ElasticSearch ConnectionPool using elasticsearch-py library


I am a novice in ElasticSearch, and trying to add entries to an index in ElasticSearch using concurrent connections from the ElasticSearch ConnectionPool [via the Transport class].

Here is my code:

import elasticsearch
from elasticsearch.transport import Transport

def init_connection():
    transport = Transport([{'host':SERVER_URL}], port=SERVER_PORT, randomize_hosts=False)
    transport.add_connection(host=SERVER_URL+SERVER_PORT)
    return transport

def add_entries_to_es(id, name):
    transport = init_connection()
    doc = {
           'name': name,
           'postDate': datetime.datetime.now(),
           'valid': "true",
           'suggest': {
               "input": name,
               'output': name,
               'payload': {'domain_id': id}
               }
           }
    conn = transport.getConnection()
    es = elasticsearch.Elasticsearch(connection_class=conn)
    res = es.index(index=ES_INDEX_NAME, doc_type=ES_DOC_TYPE, id=id, body=doc)
    ...

And I get the below error:

File "/my_project/elastichelper.py", line 23, in init_connection
transport.add_connection(host=SERVER_URL+SERVER_PORT)
File "/Library/Python/2.7/site-packages/elasticsearch/transport.py", line 139, in add_connection
self.set_connections(self.hosts)
File "/Library/Python/2.7/site-packages/elasticsearch/transport.py", line 169, in set_connections
connections = map(_create_connection, hosts)
File "/Library/Python/2.7/site-packages/elasticsearch/transport.py", line 161, in _create_connection
kwargs.update(host)
ValueError: dictionary update sequence element #0 has length 1; 2 is required

I'm not sure if Transport class is the right way to instantiate a ConnectionPool in ElasticSearch. However, I read from docs that Transport class handles instantiation of the individual connections as well as creating a connection pool to hold them.

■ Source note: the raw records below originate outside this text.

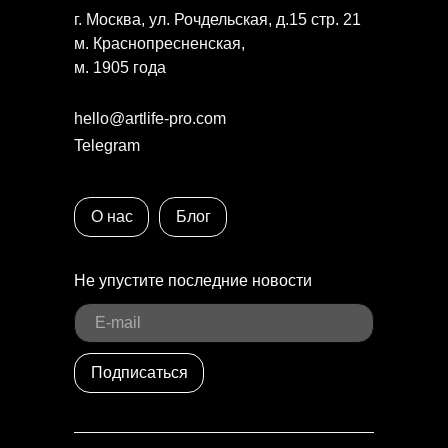
г. Москва, ул. Рочдельская, д.15 стр. 21
м. Краснопресненская,
м. 1905 года
hello@artlife-pro.com
Telegram
О нас
Блог
Не упустите последние новости
Подписаться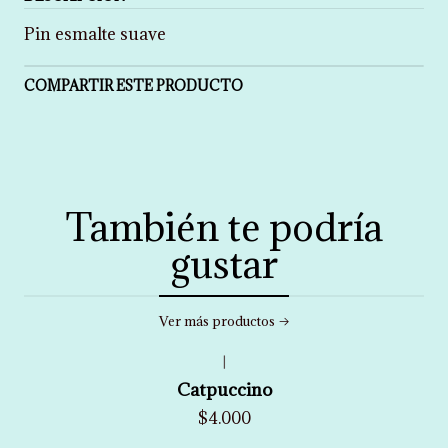
Pin esmalte suave
COMPARTIR ESTE PRODUCTO
También te podría
gustar
Ver más productos
|
Catpuccino
$4.000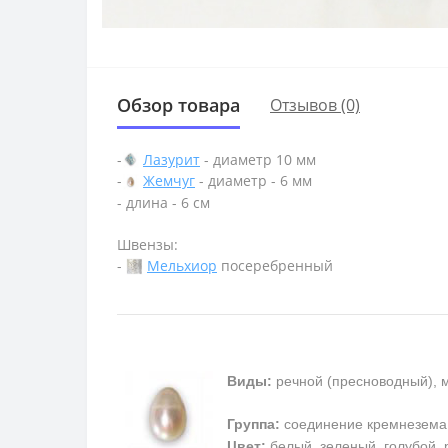
Обзор товара
Отзывов (0)
-
Лазурит
- диаметр 10 мм
-
Жемчуг
- диаметр - 6 мм
- длина - 6 см
Швензы:
-
Мельхиор
посеребренный
Виды:
речной (пресноводный), 
Группа:
соединение кремнезема
Цвет:
белый, зеленый, голубой, 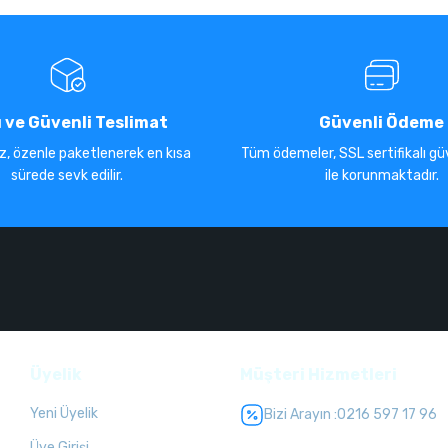
ı ve Güvenli Teslimat
Güvenli Ödeme
iz, özenle paketlenerek en kısa
Tüm ödemeler, SSL sertifikalı güv
sürede sevk edilir.
ile korunmaktadır.
Üyelik
Müşteri Hizmetleri
Yeni Üyelik
Bizi Arayın :
0216 597 17 96
Üye Girişi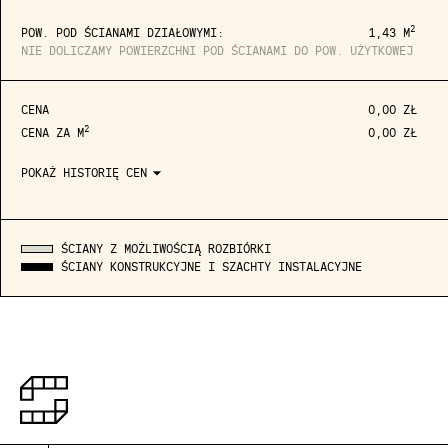
2
POW. POD ŚCIANAMI DZIAŁOWYMI:
1,43 M
NIE DOLICZAMY POWIERZCHNI POD ŚCIANAMI DO POW. UŻYTKOWEJ
CENA
0,00 ZŁ
2
CENA ZA M
0,00 ZŁ
arrow_drop_down
POKAŻ HISTORIĘ CEN
ŚCIANY Z MOŻLIWOŚCIĄ ROZBIÓRKI
ŚCIANY KONSTRUKCYJNE I SZACHTY INSTALACYJNE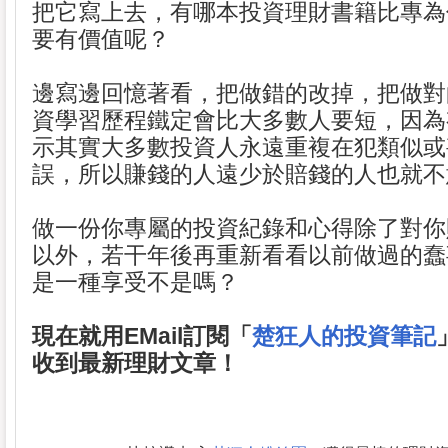
把它寫上去，有哪本投資理財書籍比專為
要有價值呢？
邊寫邊回憶著看，把做錯的改掉，把做對
資學習歷程鐵定會比大多數人要短，因為
示其實大多數投資人永遠重複在犯類似或
誤，所以賺錢的人遠少於賠錢的人也就不
做一份你專屬的投資紀錄和心得除了對你
以外，若干年後再重新看看以前做過的蠢
是一種享受不是嗎？
現在就用EMail訂閱「
楚狂人的投資筆記
收到最新理財文章！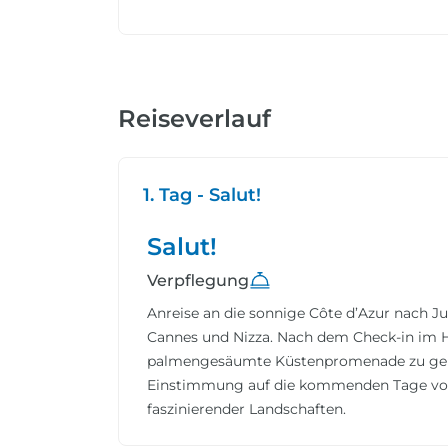
Reiseverlauf
1. Tag - Salut!
Salut!
Verpflegung
Anreise an die sonnige Côte d’Azur nach 
Cannes und Nizza. Nach dem Check-in im Ho
palmengesäumte Küstenpromenade zu gen
Einstimmung auf die kommenden Tage voll
faszinierender Landschaften.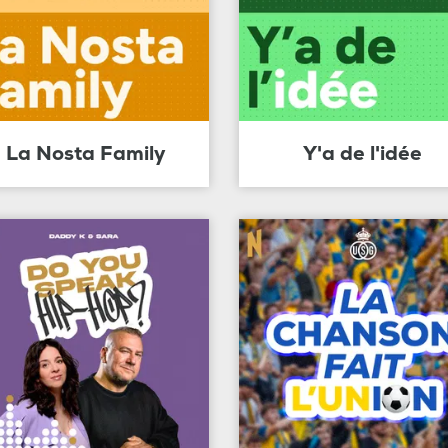
La Nosta Family
Y'a de l'idée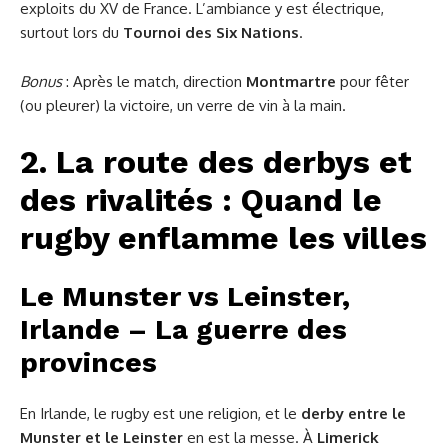
exploits du XV de France. L’ambiance y est électrique,
surtout lors du
Tournoi des Six Nations
.
Bonus
: Après le match, direction
Montmartre
pour fêter
(ou pleurer) la victoire, un verre de vin à la main.
2. La route des derbys et
des rivalités : Quand le
rugby enflamme les villes
Le Munster vs Leinster,
Irlande – La guerre des
provinces
En Irlande, le rugby est une religion, et le
derby entre le
Munster et le Leinster
en est la messe. À
Limerick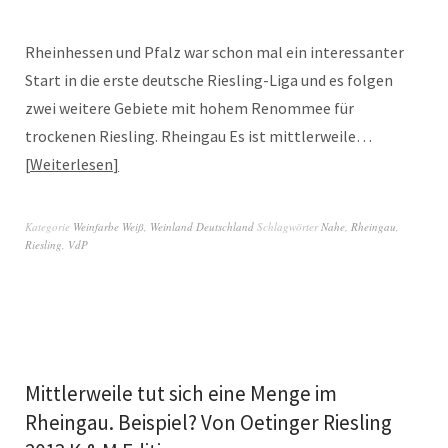
Rheinhessen und Pfalz war schon mal ein interessanter
Start in die erste deutsche Riesling-Liga und es folgen
zwei weitere Gebiete mit hohem Renommee für
trockenen Riesling. Rheingau Es ist mittlerweile…
Weiterlesen
Kategorie
Weinfarbe Weiß
,
Weinland Deutschland
Schlagwörter
Nahe
,
Rheingau
,
Riesling
,
VdP
Mittlerweile tut sich eine Menge im
Rheingau. Beispiel? Von Oetinger Riesling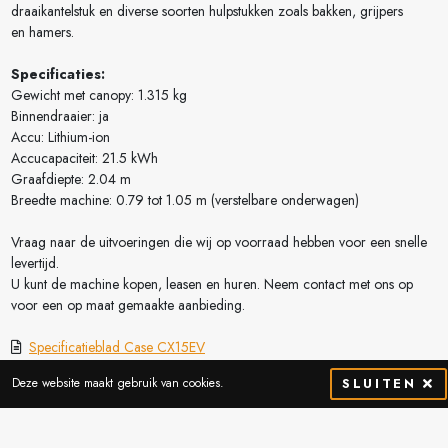
draaikantelstuk en diverse soorten hulpstukken zoals bakken, grijpers
en hamers.
Specificaties:
Gewicht met canopy: 1.315 kg
Binnendraaier: ja
Accu: Lithium-ion
Accucapaciteit: 21.5 kWh
Graafdiepte: 2.04 m
Breedte machine: 0.79 tot 1.05 m (verstelbare onderwagen)
Vraag naar de uitvoeringen die wij op voorraad hebben voor een snelle
levertijd.
U kunt de machine kopen, leasen en huren. Neem contact met ons op
voor een op maat gemaakte aanbieding.
Specificatieblad Case CX15EV
Rangefolder Case minigravers
Deze website maakt gebruik van cookies.
SLUITEN
Vraag meer info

I'm not getting the correct way to instantiate a ConnectionPool and use the connections efficiently from the pool. Reading and googling hasn't helped in my favor.

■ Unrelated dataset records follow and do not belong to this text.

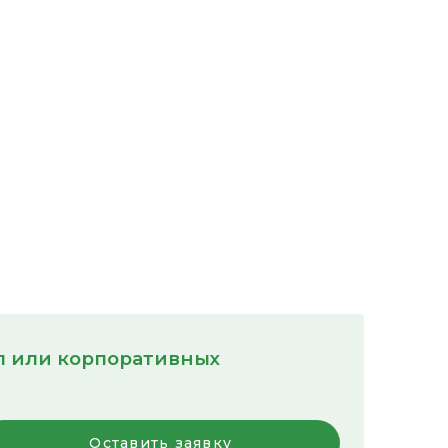
пп или корпоративных
Оставить заявку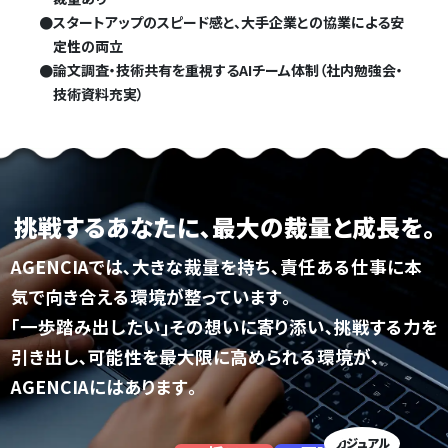
●
スタートアップのスピード感と、大手企業との協業による安
定性の両立
●
論文調査・技術共有を重視するAIチーム体制（社内勉強会・
技術資料充実）
挑戦するあなたに､
最大の裁量と成長を｡
AGENCIAでは､大きな裁量を持ち､
責任ある仕事に本
気で向き合える環境が整っています｡
｢一歩踏み出したい｣その想いに寄り添い､挑戦する力を
引き出し､
可能性を最大限に高められる環境が､
AGENCIAにはあります｡
カジュアル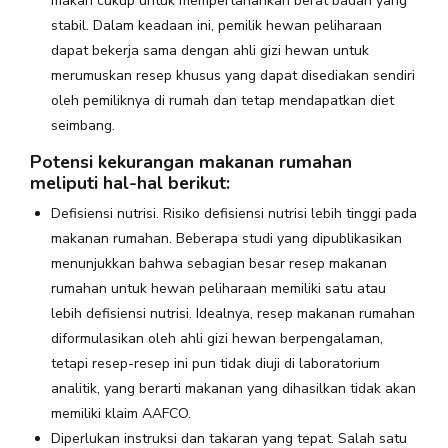
makan cukup untuk mempertahankan berat badan yang
stabil. Dalam keadaan ini, pemilik hewan peliharaan
dapat bekerja sama dengan ahli gizi hewan untuk
merumuskan resep khusus yang dapat disediakan sendiri
oleh pemiliknya di rumah dan tetap mendapatkan diet
seimbang.
Potensi kekurangan makanan rumahan
meliputi hal-hal berikut:
Defisiensi nutrisi. Risiko defisiensi nutrisi lebih tinggi pada
makanan rumahan. Beberapa studi yang dipublikasikan
menunjukkan bahwa sebagian besar resep makanan
rumahan untuk hewan peliharaan memiliki satu atau
lebih defisiensi nutrisi. Idealnya, resep makanan rumahan
diformulasikan oleh ahli gizi hewan berpengalaman,
tetapi resep-resep ini pun tidak diuji di laboratorium
analitik, yang berarti makanan yang dihasilkan tidak akan
memiliki klaim AAFCO.
Diperlukan instruksi dan takaran yang tepat. Salah satu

I am also aware about the helpers.bulk() API, but I'm confused about using it since along with adding entries to index, I'm deleting the invalid entries as well.


Solution

  • I found out that simply using the ElasticSearch classes instance with an appropriate timeout value set [for me, timeout=30 was good enough] for the index method worked. Like this:

    doc = {
           'name': name,
           'postDate': datetime.datetime.now(),
           'valid': "true",
           'suggest': {
               "input": name,
               'output': name,
               'payload': {'domain_id': id}
               }
           }
    es = elasticsearch.Elasticsearch()
    res = es.index(index=ES_INDEX_NAME, doc_type=ES_DOC_TYPE, id=id, body=doc, timeout=30)
    

    I had initially faced timeout issues with simple ElasticSearch class instance, which was fixed by the above changes.

    I din't have to use Transport or Connection class instances explicitly at all.